In a study that’s the subject of today’s highlighted paper Genia Kostka and Hui Zhou, working at the Freie Universität Berlin, present the first cross cultural study of why and how people are using AI for counseling, comfort and emotional support.
The table below presents some interesting cultural bias. Chinese users seem to especially enjoy mitigating loneliness by chatting with their AI friends whereas German users seem to be getting much less from their interactions than most others in the study.

Interesting also was the concentration of question-subjects posed to the chatbots, below.

The paper delves more deeply into regional preferences and you can review it in full here Emotional Attachment to AI Chatbots.
Two findings I thought were of especial note.

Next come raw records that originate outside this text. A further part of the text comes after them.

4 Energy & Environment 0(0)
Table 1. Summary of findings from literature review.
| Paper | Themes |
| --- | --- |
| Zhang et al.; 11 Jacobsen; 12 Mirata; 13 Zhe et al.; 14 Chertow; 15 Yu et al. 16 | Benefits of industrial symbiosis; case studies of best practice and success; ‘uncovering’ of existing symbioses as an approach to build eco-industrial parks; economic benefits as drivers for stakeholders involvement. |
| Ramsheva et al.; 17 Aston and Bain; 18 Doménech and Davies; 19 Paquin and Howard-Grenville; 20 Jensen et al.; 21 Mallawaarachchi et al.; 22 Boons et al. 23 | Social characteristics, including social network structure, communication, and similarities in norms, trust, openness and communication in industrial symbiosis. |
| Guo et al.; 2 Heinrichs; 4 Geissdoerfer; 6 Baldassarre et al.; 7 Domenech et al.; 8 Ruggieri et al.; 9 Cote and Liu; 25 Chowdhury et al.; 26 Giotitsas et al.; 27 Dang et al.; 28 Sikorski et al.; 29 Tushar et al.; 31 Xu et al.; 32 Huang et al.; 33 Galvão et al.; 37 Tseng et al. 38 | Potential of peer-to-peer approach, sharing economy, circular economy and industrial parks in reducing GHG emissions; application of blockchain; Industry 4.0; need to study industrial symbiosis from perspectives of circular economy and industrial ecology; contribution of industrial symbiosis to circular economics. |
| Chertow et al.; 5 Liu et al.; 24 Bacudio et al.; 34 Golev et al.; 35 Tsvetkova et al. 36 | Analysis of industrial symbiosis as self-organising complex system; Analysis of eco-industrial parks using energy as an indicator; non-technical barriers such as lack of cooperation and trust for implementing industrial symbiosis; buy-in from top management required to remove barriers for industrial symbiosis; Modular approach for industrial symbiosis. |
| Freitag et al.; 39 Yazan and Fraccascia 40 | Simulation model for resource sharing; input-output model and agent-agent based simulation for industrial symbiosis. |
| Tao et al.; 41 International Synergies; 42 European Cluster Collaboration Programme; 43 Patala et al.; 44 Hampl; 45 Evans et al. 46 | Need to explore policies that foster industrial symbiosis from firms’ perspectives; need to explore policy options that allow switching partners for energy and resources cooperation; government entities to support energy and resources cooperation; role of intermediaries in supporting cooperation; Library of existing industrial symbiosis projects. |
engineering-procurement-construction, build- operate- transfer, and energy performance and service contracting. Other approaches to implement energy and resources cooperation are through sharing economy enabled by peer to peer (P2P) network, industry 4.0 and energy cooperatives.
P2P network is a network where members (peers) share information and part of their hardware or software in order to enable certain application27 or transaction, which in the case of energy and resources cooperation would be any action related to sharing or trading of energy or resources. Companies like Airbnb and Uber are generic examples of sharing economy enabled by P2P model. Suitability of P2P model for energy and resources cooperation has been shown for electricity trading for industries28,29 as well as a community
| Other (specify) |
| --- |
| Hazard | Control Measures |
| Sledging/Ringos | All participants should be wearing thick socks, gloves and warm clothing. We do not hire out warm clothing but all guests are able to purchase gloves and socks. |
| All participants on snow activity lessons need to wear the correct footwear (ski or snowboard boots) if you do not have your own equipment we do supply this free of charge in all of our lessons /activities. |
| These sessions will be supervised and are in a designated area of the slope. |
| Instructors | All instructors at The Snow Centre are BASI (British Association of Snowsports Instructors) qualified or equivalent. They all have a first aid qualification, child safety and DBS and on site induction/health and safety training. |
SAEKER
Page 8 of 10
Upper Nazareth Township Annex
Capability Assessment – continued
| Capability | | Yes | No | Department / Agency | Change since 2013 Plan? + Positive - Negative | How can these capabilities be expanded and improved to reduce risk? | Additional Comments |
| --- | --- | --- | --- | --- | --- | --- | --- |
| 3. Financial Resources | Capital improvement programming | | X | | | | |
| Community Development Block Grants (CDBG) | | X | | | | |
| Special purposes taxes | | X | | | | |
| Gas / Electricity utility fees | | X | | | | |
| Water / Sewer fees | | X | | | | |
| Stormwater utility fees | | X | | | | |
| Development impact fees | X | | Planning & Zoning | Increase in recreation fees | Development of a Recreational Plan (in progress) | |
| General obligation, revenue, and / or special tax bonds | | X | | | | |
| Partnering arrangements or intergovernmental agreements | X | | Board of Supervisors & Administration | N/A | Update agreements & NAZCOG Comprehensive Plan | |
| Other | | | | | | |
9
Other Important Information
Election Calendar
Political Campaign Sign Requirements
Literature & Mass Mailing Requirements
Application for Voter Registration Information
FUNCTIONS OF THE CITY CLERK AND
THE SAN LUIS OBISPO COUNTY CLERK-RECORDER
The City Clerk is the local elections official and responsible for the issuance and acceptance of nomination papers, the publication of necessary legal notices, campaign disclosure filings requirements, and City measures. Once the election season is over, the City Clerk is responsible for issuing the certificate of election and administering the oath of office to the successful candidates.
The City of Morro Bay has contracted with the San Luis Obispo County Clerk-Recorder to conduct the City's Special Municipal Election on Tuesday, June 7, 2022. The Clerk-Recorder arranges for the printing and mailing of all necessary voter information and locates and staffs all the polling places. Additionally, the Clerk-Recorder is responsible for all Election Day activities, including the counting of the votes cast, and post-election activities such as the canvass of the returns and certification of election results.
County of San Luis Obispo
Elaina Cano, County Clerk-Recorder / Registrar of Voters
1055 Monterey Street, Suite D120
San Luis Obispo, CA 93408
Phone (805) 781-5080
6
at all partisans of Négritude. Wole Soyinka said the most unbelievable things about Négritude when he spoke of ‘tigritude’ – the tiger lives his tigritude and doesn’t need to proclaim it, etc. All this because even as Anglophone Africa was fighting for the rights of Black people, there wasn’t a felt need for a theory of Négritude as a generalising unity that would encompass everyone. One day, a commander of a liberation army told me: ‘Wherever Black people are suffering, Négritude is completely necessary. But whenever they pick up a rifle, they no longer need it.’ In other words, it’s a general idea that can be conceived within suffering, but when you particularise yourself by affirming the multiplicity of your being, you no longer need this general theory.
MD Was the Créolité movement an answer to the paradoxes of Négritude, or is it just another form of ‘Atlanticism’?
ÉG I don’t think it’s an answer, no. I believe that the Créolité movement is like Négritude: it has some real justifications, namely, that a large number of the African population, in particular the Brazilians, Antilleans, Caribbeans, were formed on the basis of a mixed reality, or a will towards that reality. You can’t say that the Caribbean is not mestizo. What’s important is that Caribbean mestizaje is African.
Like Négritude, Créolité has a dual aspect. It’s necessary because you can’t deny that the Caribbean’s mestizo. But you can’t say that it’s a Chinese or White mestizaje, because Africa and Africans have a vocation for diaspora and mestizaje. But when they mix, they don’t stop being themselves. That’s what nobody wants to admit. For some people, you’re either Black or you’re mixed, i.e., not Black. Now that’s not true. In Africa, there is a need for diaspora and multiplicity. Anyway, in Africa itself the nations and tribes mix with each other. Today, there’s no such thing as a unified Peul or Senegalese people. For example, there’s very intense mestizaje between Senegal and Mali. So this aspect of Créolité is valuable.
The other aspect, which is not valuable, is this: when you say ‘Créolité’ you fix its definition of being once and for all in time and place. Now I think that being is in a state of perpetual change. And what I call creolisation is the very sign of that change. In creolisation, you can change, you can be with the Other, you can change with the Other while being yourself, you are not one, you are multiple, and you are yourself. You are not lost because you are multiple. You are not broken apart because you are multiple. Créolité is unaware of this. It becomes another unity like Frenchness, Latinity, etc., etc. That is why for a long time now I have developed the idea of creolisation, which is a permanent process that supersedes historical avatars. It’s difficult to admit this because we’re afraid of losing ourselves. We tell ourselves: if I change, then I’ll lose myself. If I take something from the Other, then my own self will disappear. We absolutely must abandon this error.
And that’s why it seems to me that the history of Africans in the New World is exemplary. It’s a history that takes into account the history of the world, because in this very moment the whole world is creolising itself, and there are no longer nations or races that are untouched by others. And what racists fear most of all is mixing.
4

First, people form strong emotional attachments to their chatbots and that attachment could be abused by unscrupulous operators. Controls therefore should focus on this observed phenomena. Moreover, this behavior was neither age nor education level related so it’s not just impressionable youth that’ll need protecting.
Second, and contrary to what I would have expected, people with large social networks are more likely to use chatbots than bedroom bound otakus. The gregarious it seems are simply adding another friend to their networks but the socially less adept are not getting involved.
Sensibly the researchers sign off noting that we’re still early days in this process and any results must be taken with a dose of commonsensical salt; but this is an area worthy of further study as the phenomena isn’t going away and seems, on balance, to be doing people (currently at least) more good than harm.
Happy Sunday and all the very best for the New Year!